Indonesian President Joko Widodo announced on Wednesday that narrowing the wealth inequality gap is at the top of this year’s agenda, and he plans to do so primarily by improving access to land, financial services and education for the poor.
“Despite a slight improvement in our Gini ratio, it is still relatively high,” Widodo told his cabinet, according to Jakarta Globe.
On a scale of zero to one, with zero being complete equality and one being complete inequality, Indonesia’s Gini ratio – a statistical measure of income or wealth inequality – dropped from 0.402 in September 2015 to 0.387 in March 2016, according to the country’s Central Bureau of Statistics (BPS).
However, data in the latest Credit Suisse Global Wealth Report published in November show that Indonesia is still the fourth most unequal nation in the world, with 49.3 percent of the nation’s wealth controlled by the top 1 percent of the population.
“We have to work as hard as we can,” Widodo said, according to the Jakarta Post. “Disparities should be cut down further, both between the wealthy and the poor and also between regions.”

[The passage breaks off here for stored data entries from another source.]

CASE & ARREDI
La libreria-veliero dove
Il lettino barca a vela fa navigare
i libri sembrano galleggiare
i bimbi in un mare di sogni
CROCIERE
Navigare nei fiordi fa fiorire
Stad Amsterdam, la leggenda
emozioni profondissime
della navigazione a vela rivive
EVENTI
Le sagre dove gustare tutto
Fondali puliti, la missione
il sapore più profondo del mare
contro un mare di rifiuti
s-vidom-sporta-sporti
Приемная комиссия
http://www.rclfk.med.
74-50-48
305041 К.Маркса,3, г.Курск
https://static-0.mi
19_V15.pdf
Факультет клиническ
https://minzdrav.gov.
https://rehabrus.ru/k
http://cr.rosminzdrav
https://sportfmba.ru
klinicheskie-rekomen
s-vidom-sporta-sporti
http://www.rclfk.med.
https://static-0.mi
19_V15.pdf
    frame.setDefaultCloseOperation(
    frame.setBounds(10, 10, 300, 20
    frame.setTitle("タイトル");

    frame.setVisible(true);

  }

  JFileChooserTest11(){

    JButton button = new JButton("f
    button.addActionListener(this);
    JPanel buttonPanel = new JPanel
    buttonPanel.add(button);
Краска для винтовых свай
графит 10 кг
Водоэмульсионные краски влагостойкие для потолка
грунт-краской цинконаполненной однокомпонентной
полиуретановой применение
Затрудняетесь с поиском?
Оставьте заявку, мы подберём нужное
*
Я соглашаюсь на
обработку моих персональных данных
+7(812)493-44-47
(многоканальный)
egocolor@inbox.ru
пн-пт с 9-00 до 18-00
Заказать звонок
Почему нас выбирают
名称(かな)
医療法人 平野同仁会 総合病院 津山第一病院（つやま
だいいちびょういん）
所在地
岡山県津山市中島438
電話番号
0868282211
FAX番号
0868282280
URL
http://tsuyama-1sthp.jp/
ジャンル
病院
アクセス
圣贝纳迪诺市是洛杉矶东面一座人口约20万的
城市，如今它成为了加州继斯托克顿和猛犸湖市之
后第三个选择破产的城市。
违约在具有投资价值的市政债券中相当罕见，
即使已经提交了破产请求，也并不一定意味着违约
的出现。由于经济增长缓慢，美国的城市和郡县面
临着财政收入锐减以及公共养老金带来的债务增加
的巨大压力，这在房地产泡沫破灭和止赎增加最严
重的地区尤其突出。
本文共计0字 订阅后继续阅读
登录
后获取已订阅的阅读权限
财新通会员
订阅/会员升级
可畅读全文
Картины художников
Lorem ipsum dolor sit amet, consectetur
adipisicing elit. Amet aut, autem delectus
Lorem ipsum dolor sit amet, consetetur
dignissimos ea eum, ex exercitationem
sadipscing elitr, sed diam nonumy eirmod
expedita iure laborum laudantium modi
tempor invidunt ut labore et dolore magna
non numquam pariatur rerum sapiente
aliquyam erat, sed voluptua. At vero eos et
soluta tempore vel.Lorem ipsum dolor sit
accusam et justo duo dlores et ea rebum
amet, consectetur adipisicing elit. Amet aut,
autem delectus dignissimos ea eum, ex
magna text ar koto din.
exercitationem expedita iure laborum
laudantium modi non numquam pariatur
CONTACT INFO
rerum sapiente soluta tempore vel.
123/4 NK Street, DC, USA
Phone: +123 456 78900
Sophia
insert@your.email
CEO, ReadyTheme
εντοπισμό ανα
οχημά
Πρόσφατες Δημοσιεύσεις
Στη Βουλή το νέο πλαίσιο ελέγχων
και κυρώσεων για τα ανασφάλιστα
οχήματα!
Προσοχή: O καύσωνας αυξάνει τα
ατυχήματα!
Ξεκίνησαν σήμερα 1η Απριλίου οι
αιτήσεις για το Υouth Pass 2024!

One of Widodo’s primary strategies to improve equity and reduce poverty – from 10.86 percent in July 2016 to 10.5 percent by the end of the year – is to increase and hasten land redistribution through formalized ownership rights.
“This is important because we want people to have access to land,” he said, according to Jakarta Globe. “In regards to concessions for people, such as customary land and certificates, I believe that this must be a focus for all, and we need to do it as much as possible within the two years.”
Formalizing land rights also increases the poor’s access to credit, another of Widodo’s goals. He urged his cabinet to facilitate increasing the value, accessibility and reach of state-subsidized loans.
Additionally, the president emphasized improving educational equality. According to the results of the latest Program for International Student Assessment (PISA) test, school performance is still greatly affected by socioeconomic status in Indonesia. The test, administered by the Organization for Economic Cooperation and Development (OECD), found that Indonesia has one of the largest percentages of low performers in science among disadvantaged students globally. Out of 72 countries, Indonesia was ninth on this measure of inequality.
The cabinet also reportedly discussed increasing tax revenue to fund social programs. According to Finance Minister Sri Mulyani Indrawati, just increasing the ratio of tax to national gross domestic product from its current 11 percent to 15.3 percent would generate 14 quadrillion rupiah (more than $1 trillion) in new tax revenue.
“The numbers show that if we make taxation more effective, then we can take money from those in a better economic situation and distribute it to state spending that favors those below the 40 percent. Education, health, infrastructure and even cash transfers can be distributed to the poor,” she said in a press briefing according to the Jakarta Post.
Amid high hopes for economic growth and investments this year, it seems a number of Indonesian leaders – not just the president – have the country’s most disadvantaged on their minds.
“It’s not the far right or far left that are dangerous here,” legislative assembly speaker Zulkifli Hasan said in a New Year’s Eve address, according to Jakarta Globe. “Our main enemy is inequality.”
Reminding his audience of the fifth key principle in Indonesian political philosophy, he added, “Social justice should be for all citizens, not just a few.”